President Colin G. Campbell

Message from the President

Collaborations

It’s a story we probably don’t tell often enough. Williamsburg’s restoration actually began forty-two years before W. A. R. Goodwin interested philanthropist John D. Rockefeller Jr. in the idea. It started in 1884 when Cynthia Beverley Tucker Coleman organized Bruton Parish children to refurbish the disintegrating tombstones in their church’s ancient graveyard. Next, she rescued the tumbledown Magazine, and soon, at her Nicholson Street home, she and Mary Jeffrey Galt of Norfolk founded the Association for the Preservation of Virginia Antiquities—today’s Preservation Virginia.

APVA secured for posterity not only the Magazine but the Gaol, the Palace icehouse, and the Capitol’s foundations, as well as the 22.5 acres of Jamestown Island on which the 1607 colonists built their fort. Those acres and 1,477 more on the island under the stewardship of the National Park Service make up Historic Jamestowne.

In 1926, Dr. Goodwin, who had been allied with Mrs. Coleman since 1904, fostered collaborations between her group and Mr. Rockefeller in the operation and management of APVA’s historic Williamsburg properties. The mutual benefits were manifest. By 1980, Colonial Williamsburg was steward of those properties.

The collaboration continued— most recently, the foundation, APVA, and the NPS worked closely with the Jamestown-Yorktown Foundation and other Historic Triangle interests to commemorate Jamestown’s quadricentennial. In September of this year, the collaboration took a giant step forward.
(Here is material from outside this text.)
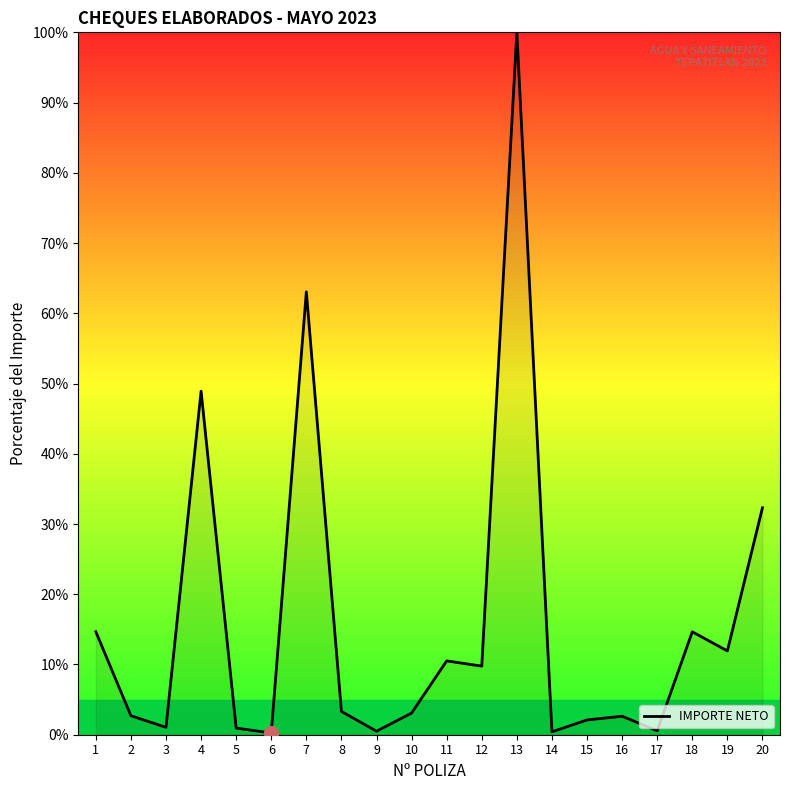

What is the approximate value at 10?

3.1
Colonial Williamsburg signed a renewable five-year agreement to assume APVA Preservation Virginia’s operations, management, and external affairs responsibilities at Historic Jamestowne. Jim Horn, our vice president for research and historical interpretation, leads the initiative, supported by $3.5 million in gifts to the foundation restricted to this purpose.

This is an extraordinary opportunity. It advances public archaeology as practiced at the Historic Jamestowne site led by Dr. Bill Kelso, which complements our work at Charlton’s Coffeehouse and the Anderson Blacksmith and Public Armoury. Elizabeth Kostelny, Preservation Virginia’s executive director, says, “We believe that this collaborative effort will utilize the archaeological research as a basis for new and creative public programming and elevate awareness of this site and its history.” The Nathalie P. and Alan M. Voorhees Archaearium on Jamestown Island, which displays the archaeological discoveries, will also be the responsibility of Dr. Horn and his Colonial Williamsburg colleagues.
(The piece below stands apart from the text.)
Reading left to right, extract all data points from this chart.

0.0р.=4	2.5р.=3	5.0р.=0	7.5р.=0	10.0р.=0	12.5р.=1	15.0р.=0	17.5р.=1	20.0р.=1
To maintain their currency, historic sites must deepen their knowledge and understanding of the history they talk about, and that is just what we are doing. “Together,” Ms. Kostelny says, “we can accomplish what neither of our organizations could support alone.”
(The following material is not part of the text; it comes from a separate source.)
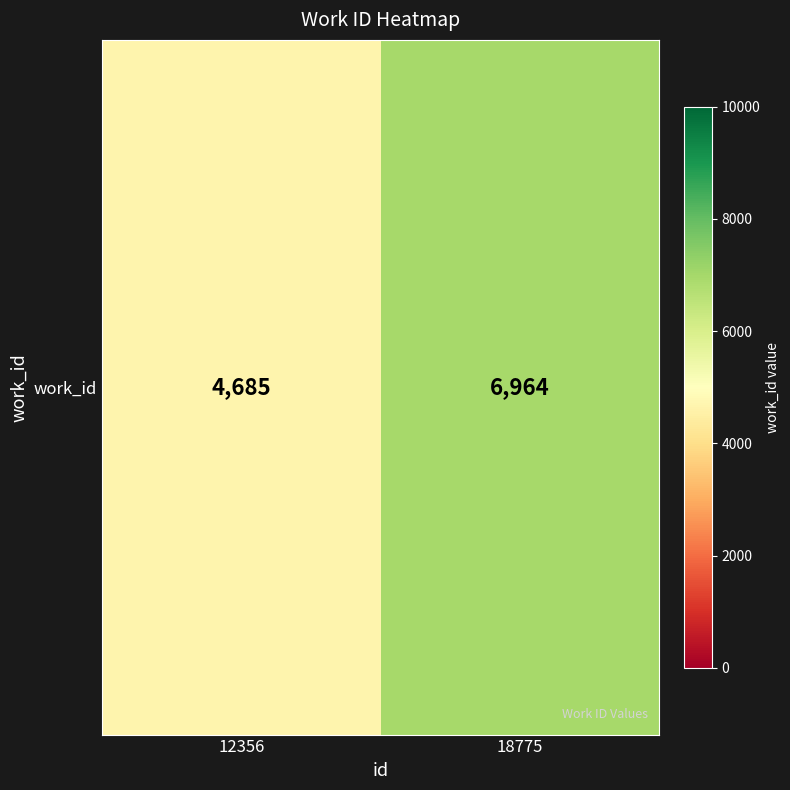

Reading right to left, extract all data points from this chart.

6964	4685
Historic Jamestowne is a national and international site, and yet its history is not widely acknowledged. We are determined to change that. With the NPS, which also is the Yorktown Battlefield’s custodian, the foundation and APVA Preservation Virginia are asking the United Nations Educational, Scientific, and Cultural Organization to assign Virginia’s Historic Triangle—with original sites Historic Jamestowne, Colonial Williamsburg, and the Yorktown Battlefield—World Heritage status. It would be the twenty-first in America, joining such designees as Independence Hall and the Statue of Liberty.

Within the Historic Triangle, the English established their first permanent colony in North America, began sustained contact with Indian peoples, brought enslaved Africans into an emerging cultural diversity, and launched the American experiment in representative government. Although the two major museums operated by the Jamestown-Yorktown Foundation (Jamestown Settlement and the Yorktown Victory Center) do not meet UNESCO criteria, they too stand to benefit from this effort.

It will be at least five years before World Heritage site designation can be achieved, but bringing Historic Triangle groups together to move the process forward promises to be invaluable and will advance Colonial Williamsburg’s mission: That the future may learn from the past.